• [What you need to do]: Transcribe all of the data, leaving nothing out and changing nothing.

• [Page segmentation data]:
..............................
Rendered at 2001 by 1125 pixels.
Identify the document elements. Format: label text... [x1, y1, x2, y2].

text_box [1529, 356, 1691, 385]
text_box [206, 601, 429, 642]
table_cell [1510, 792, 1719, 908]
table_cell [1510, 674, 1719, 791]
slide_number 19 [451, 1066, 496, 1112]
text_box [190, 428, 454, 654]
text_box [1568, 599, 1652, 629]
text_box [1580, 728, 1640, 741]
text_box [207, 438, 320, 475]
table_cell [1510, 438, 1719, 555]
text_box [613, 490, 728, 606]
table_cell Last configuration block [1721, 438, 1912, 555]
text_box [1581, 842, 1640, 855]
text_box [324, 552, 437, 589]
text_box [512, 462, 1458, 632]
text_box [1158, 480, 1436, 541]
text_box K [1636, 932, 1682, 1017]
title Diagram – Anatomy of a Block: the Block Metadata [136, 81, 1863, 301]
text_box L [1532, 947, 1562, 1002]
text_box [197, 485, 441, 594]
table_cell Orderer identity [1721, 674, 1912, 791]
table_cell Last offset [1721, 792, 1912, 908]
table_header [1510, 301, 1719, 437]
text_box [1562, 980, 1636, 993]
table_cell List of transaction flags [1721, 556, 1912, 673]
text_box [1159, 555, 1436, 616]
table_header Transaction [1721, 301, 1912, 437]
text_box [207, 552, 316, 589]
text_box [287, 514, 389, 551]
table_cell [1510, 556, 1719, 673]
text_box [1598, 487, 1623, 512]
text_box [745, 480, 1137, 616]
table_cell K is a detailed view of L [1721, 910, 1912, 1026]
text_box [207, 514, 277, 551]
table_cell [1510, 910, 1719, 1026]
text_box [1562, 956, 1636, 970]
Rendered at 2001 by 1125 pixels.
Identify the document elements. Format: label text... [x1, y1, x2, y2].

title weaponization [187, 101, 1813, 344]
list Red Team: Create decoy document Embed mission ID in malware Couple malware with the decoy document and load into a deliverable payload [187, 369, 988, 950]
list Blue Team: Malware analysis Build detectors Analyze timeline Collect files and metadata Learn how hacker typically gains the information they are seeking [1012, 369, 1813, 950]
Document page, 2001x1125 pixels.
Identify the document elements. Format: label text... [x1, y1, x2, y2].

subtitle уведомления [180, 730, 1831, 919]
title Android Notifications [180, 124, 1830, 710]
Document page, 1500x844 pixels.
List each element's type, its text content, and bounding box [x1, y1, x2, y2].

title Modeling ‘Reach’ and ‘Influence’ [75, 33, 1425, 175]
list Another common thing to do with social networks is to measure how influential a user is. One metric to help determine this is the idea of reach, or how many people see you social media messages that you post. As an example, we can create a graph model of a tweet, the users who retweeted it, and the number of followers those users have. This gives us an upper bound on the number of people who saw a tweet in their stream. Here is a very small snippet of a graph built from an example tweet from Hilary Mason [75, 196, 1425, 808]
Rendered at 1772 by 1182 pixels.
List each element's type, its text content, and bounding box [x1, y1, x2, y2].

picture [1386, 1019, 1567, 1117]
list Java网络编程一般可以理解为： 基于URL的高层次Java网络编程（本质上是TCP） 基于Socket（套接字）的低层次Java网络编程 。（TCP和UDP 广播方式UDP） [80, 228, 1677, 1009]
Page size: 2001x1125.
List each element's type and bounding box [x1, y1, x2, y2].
..............................
• [Solution to this exercise]:
Rendered at 2001 by 1125 pixels.
Identify the document elements. Format: label text... [x1, y1, x2, y2].

text_box [1529, 356, 1691, 385]
text_box [206, 601, 429, 642]
table_cell [1510, 792, 1719, 908]
table_cell [1510, 674, 1719, 791]
slide_number 19 [451, 1066, 496, 1112]
text_box [190, 428, 454, 654]
text_box [1568, 599, 1652, 629]
text_box [1580, 728, 1640, 741]
text_box [207, 438, 320, 475]
table_cell [1510, 438, 1719, 555]
text_box [613, 490, 728, 606]
table_cell Last configuration block [1721, 438, 1912, 555]
text_box [1581, 842, 1640, 855]
text_box [324, 552, 437, 589]
text_box [512, 462, 1458, 632]
text_box [1158, 480, 1436, 541]
text_box K [1636, 932, 1682, 1017]
title Diagram – Anatomy of a Block: the Block Metadata [136, 81, 1863, 301]
text_box L [1532, 947, 1562, 1002]
text_box [197, 485, 441, 594]
table_cell Orderer identity [1721, 674, 1912, 791]
table_cell Last offset [1721, 792, 1912, 908]
table_header [1510, 301, 1719, 437]
text_box [1562, 980, 1636, 993]
table_cell List of transaction flags [1721, 556, 1912, 673]
text_box [1159, 555, 1436, 616]
table_header Transaction [1721, 301, 1912, 437]
text_box [207, 552, 316, 589]
text_box [287, 514, 389, 551]
table_cell [1510, 556, 1719, 673]
text_box [1598, 487, 1623, 512]
text_box [745, 480, 1137, 616]
table_cell K is a detailed view of L [1721, 910, 1912, 1026]
text_box [207, 514, 277, 551]
table_cell [1510, 910, 1719, 1026]
text_box [1562, 956, 1636, 970]
Rendered at 2001 by 1125 pixels.
Identify the document elements. Format: label text... [x1, y1, x2, y2].

title weaponization [187, 101, 1813, 344]
list Red Team: Create decoy document Embed mission ID in malware Couple malware with the decoy document and load into a deliverable payload [187, 369, 988, 950]
list Blue Team: Malware analysis Build detectors Analyze timeline Collect files and metadata Learn how hacker typically gains the information they are seeking [1012, 369, 1813, 950]
Document page, 2001x1125 pixels.
Identify the document elements. Format: label text... [x1, y1, x2, y2].

subtitle уведомления [180, 730, 1831, 919]
title Android Notifications [180, 124, 1830, 710]
Document page, 1500x844 pixels.
List each element's type, its text content, and bounding box [x1, y1, x2, y2].

title Modeling ‘Reach’ and ‘Influence’ [75, 33, 1425, 175]
list Another common thing to do with social networks is to measure how influential a user is. One metric to help determine this is the idea of reach, or how many people see you social media messages that you post. As an example, we can create a graph model of a tweet, the users who retweeted it, and the number of followers those users have. This gives us an upper bound on the number of people who saw a tweet in their stream. Here is a very small snippet of a graph built from an example tweet from Hilary Mason [75, 196, 1425, 808]
Rendered at 1772 by 1182 pixels.
List each element's type, its text content, and bounding box [x1, y1, x2, y2].

picture [1386, 1019, 1567, 1117]
list Java网络编程一般可以理解为： 基于URL的高层次Java网络编程（本质上是TCP） 基于Socket（套接字）的低层次Java网络编程 。（TCP和UDP 广播方式UDP） [80, 228, 1677, 1009]
Page size: 2001x1125.
List each element's type and bounding box [x1, y1, x2, y2].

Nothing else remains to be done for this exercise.